Em 1979/80 encontrava-ma a estudar em Coimbra quando, foi retomada a praxe académica, que a crise de 1969 e o período conturbado do pós 25 de Abril tinham interrompido durante 11 ano. Como estudante e quartoanista (doutor segundo a praxe), vivi a queima das fita desse ano “por dentro”, e como a maioria dos estudantes, e quase toda a população vivi-a com a emoção do retomar da tradição mais profunda de uma cidade. Foram dias (e noites) impossíveis de descrever, e que só pode compreender quem foi estudante naquela cidade, Desde a ”bênção das pastas” à “queima” propriamente dita, tendo dois pontos altos na “serenata monumental” e no “desfile dos doutores”, com alguns “rasganços“ à mistura. A serenata, talvez por se a primeira em onze anos, reuniu milhares de pessoas, tantas que, tendo chegado meia hora antes, apenas arranjei lugar a uns bons cem metros da Sé velha, já
A festa era uma constante, todos os dias, mas principalmente pela noite fora com pequenas serenata em cada esquina, e grupos que se encontravam ao fim de uma hora de não se verem e reagiam como se já sentissem a “saudade” da separação próxima. Cada manhã Coimbra acordava limpa e fresca, e a festa recomeçava, se é que tinha chegado a ser interrompida.

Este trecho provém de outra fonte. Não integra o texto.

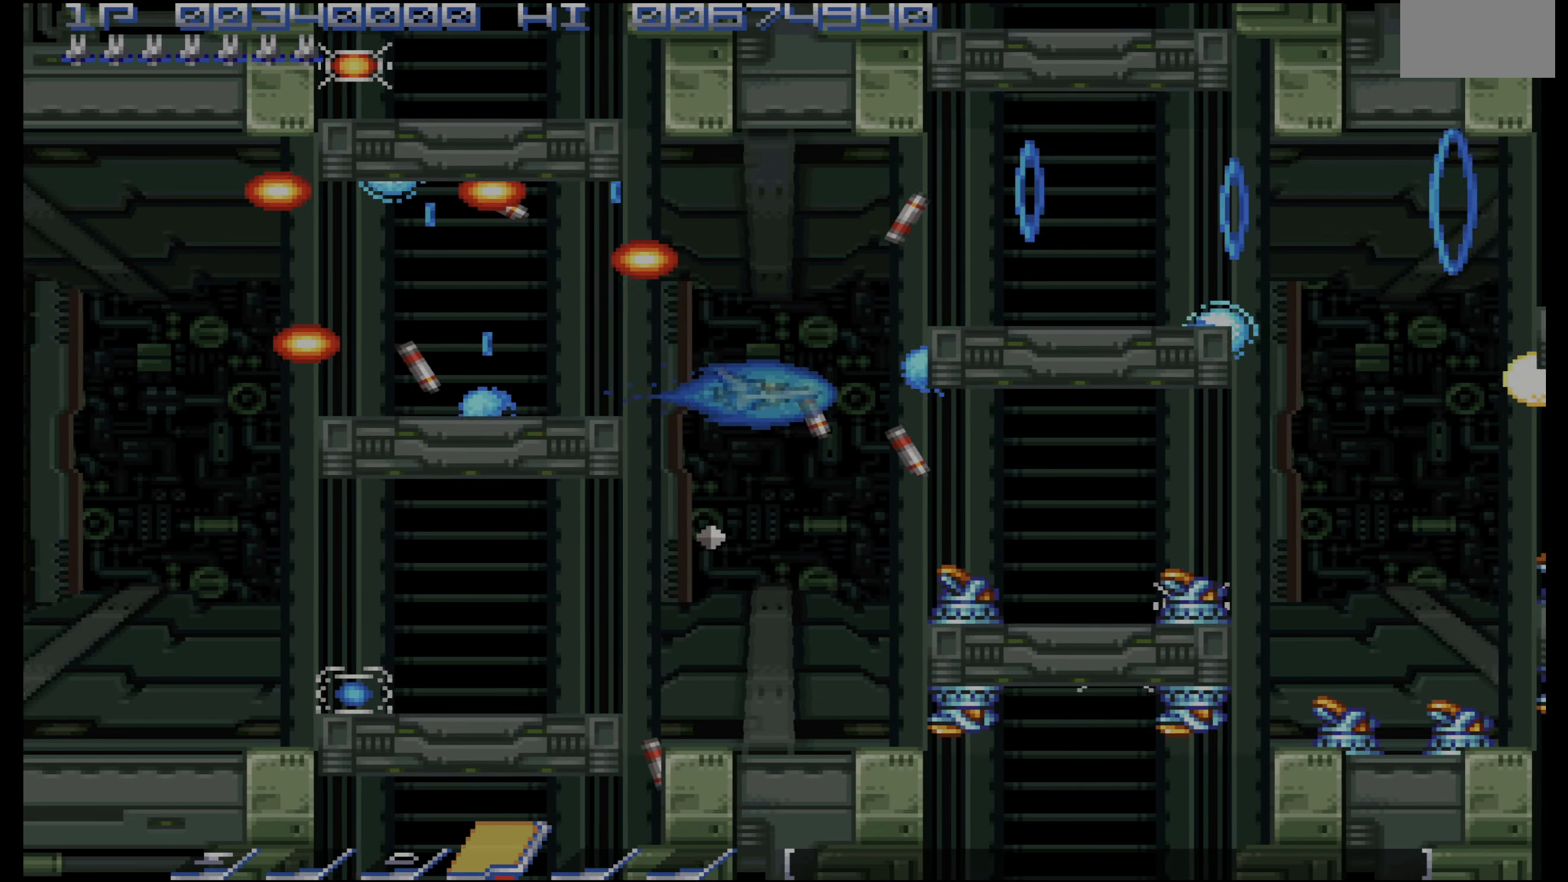
{"buttons": ["CROSS", "DPAD_DOWN", "DPAD_LEFT"], "events": [[50, "DPAD_DOWN", "down"], [500, "DPAD_LEFT", "down"]]}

Quis o destino que, no fim-de-semana passado, vinte oito anos depois, estivesse novamente em Coimbra, durante uma queima das fitas.
Logo na sexta era a serenata, e claro, não resisti, saí do quarto de Hotel, na Fernão de Magalhães, para ir ao Quebra Costa ver o ambiente e ouvir uns fados. Sorte, pensei, apesar de faltar um quarto para a meia-noite consegui subir até ao largo da velha Sé, puro engano, azar, ao dar das doze badaladas, vi realmente que os guitarristas começaram a mexer as mãos, pouco depois, um estudante, trajado a rigor, fazia trejeitos como se estivesse a cantar, mas aos meus ouvidos não chegava mais que a algazarra infernal, daqueles que tinham “ido à serenata” mas não queriam “ouvir a serenata”. Voltei a quarto, desencantado com o ambiente, e desiludido por não ter conseguido ouvir nem um fadinho.
No dia seguinte de manhã a desilusão foi ainda maior. Coimbra estava um nojo, havia copos de plásticos vazios ou meios de uma bebida qualquer, garrafas e mais garrafas, umas partidas outras inteiras, umas vazias outras meias.
Tive pena, não por mim, não pela cidade, mas por eles, por estes jovens que não distinguem a rebeldia e irreverência próprias da idade e que sempre existiram da falta de respeito e de educação impróprias em qualquer idade. Um dia, daqui a vinte oito anos terão saudades de quê? Da “sua”serenata que não ouviram nem deixaram ouvir?
Ou da eterna “cidade dos estudantes” coberta de copos e garrafas?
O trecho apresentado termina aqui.